§ **DOCUMENT PASSAGE**:

Abstract

The COVID-19 pandemic has placed unprecedented stress on US acute care hospitals, leading to overburdened ICUs. It remains unknown if increased COVID-19 ICU occupancy is crowding out non-COVID-related care and whether hospitals in vulnerable communities may be more susceptible to ICUs reaching capacity. Using facility-level hospitalization data, we conducted a retrospective observational cohort study of 1753 US acute care hospitals reporting to the US Department of Health and Human Services Protect database from September 4, 2020 to February 25, 2021. 63% of hospitals reached critical ICU capacity for at least two weeks during the study period, and the surge of COVID-19 cases appeared to be crowding out non-COVID-19-related intensive care needs. Hospitals in the South (OR = 3.31, 95% CI OR 2.31–4.78) and West (OR = 2.28, 95% CI OR 1.51–3.46) were more likely to reach critical capacity than those in the Northeast, and hospitals in areas with the highest social vulnerability were more than twice as likely to reach capacity as those in the least vulnerable areas (OR = 2.15, 95% CI OR 1.41–3.29). The association between social vulnerability and critical ICU capacity highlights underlying structural inequities in health care access and provides an opportunity for policymakers to take action to prevent strained ICU capacity from compounding COVID-19 inequities.

§ **MATERIAL SUPPLIED**:
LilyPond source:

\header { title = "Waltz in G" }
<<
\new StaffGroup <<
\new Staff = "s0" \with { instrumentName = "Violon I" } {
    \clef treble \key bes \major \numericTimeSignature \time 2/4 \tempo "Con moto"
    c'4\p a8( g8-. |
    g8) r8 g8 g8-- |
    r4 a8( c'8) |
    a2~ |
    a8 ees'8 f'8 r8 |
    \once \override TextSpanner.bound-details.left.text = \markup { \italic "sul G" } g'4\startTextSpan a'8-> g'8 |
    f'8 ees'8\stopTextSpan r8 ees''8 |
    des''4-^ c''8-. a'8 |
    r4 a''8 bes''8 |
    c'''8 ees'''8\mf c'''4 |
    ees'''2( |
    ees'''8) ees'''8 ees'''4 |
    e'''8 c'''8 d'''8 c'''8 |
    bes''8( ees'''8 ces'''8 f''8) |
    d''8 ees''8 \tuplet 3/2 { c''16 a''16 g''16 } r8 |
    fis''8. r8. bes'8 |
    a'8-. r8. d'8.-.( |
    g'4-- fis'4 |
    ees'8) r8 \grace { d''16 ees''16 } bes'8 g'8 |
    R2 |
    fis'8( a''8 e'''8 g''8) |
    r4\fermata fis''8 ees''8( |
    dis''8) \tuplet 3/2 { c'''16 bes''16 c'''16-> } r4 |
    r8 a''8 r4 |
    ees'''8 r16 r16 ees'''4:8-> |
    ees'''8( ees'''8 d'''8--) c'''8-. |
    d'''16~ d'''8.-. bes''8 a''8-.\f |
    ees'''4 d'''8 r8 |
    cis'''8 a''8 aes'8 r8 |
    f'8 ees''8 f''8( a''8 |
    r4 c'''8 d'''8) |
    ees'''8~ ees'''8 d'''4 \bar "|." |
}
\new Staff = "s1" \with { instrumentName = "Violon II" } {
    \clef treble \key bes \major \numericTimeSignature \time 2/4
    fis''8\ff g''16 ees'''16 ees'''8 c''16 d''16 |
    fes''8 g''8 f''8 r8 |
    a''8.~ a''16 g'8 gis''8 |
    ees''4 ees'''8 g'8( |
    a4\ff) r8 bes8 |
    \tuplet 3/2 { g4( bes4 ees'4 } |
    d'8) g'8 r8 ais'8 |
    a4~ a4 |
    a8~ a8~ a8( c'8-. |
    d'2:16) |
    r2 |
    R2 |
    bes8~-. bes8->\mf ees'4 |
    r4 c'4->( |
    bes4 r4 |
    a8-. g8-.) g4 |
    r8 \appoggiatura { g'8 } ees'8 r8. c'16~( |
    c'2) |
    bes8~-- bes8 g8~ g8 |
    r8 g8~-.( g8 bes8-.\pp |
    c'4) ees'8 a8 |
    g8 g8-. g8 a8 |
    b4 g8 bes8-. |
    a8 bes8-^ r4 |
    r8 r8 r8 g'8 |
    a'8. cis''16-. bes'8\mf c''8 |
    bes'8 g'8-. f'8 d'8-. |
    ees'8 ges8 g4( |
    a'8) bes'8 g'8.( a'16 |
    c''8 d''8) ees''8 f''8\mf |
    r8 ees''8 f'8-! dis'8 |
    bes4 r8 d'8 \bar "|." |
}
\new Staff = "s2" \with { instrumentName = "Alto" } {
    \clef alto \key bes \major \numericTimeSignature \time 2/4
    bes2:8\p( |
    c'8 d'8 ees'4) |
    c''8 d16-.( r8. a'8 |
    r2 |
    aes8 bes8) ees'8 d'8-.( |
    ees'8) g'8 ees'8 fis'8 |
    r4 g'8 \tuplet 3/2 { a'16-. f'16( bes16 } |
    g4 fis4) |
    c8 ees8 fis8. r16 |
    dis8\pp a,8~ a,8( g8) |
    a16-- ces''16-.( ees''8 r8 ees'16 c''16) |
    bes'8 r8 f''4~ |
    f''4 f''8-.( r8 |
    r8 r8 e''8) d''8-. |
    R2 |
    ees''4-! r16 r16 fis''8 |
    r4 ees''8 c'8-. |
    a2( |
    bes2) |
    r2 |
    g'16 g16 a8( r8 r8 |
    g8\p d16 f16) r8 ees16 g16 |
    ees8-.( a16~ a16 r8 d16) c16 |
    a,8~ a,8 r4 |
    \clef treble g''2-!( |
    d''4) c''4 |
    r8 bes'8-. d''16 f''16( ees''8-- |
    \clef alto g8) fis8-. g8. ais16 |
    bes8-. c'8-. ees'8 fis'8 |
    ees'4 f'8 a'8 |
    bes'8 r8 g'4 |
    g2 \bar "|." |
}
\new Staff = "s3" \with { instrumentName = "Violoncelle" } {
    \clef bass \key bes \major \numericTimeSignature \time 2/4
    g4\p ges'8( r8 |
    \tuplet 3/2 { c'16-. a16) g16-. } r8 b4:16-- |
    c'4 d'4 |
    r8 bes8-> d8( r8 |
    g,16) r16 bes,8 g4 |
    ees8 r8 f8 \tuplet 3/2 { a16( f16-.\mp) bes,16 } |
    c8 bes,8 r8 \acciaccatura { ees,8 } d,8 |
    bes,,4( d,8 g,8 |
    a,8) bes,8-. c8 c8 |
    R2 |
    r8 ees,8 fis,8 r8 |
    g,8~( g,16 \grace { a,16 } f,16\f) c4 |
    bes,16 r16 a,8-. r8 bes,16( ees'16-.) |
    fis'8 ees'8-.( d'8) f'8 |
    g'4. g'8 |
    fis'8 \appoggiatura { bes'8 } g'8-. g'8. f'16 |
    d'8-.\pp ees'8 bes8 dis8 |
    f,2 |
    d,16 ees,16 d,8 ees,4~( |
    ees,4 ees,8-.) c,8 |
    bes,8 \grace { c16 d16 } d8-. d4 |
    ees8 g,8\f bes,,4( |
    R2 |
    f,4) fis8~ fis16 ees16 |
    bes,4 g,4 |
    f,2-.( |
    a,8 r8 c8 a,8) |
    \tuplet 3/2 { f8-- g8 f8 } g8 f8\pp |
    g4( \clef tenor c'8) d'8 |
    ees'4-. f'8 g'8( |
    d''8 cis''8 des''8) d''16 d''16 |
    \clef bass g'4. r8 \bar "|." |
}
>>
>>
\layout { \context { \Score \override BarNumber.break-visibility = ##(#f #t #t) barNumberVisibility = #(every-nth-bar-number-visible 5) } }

§ **INSTRUCTIONS FOR THE TASK**:
Answer these questions from the abstract above, each in a word or short phrase.
(a) How many US acute care hospitals were in the study?
(b) What percentage of hospitals reached critical ICU capacity for at least two weeks?
(c) What odds ratio is given for hospitals in the West compared with those in the Northeast?

§ **COMPLETED EXERCISE**:
(a) 1753
(b) 63%
(c) 2.28 (95% CI 1.51–3.46)